## Short exercise
Using the changelog excerpt below, answer yes or no to each statement and quote the exact words of the excerpt that decide it: (a) unpack4x8unorm(u32) returned u32 instead of vec4<f32>; (b) the allow-list for intentional divergences covers only the SPIR-V backend; (c) a ptr-deref-test shader was added.

## Passage provided
>> BEGIN
Fixed (other backends)

  • *SPIR-V: OpIMul for vec4<f32>f32 after unpack4x8unorm (BUG-SPIRV-003)resolveMathType() missing return types for 10 pack/unpack functions. unpack4x8unorm(u32) returned u32 instead of vec4<f32>, causing OpIMul instead of OpVectorTimesScalar. Fixes gg#252, naga#61.

Changed

  • SPIR-V Rust reference: allow-list for intentional divergences — Unified allow-list across all backends (SPIR-V/MSL/HLSL/GLSL) for shaders where our output intentionally differs from Rust naga (Workgroup layout-free types per VUID-StandaloneSpirv-None-10684, no-compact-pass for entry-point-less shaders). 0 fail across all backends.

  • SPIR-V validation: 165/165 — Added ptr-deref-test shader (+1 from v0.17.2).
>> END
## Dataset items
>> BEGIN
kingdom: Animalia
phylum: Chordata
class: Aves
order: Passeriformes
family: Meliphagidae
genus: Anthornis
>> END
## Written solution
(a) Yes: "unpack4x8unorm(u32) returned u32 instead of vec4<f32>"
(b) No: "Unified allow-list across all backends (SPIR-V/MSL/HLSL/GLSL)"
(c) Yes: "Added ptr-deref-test shader"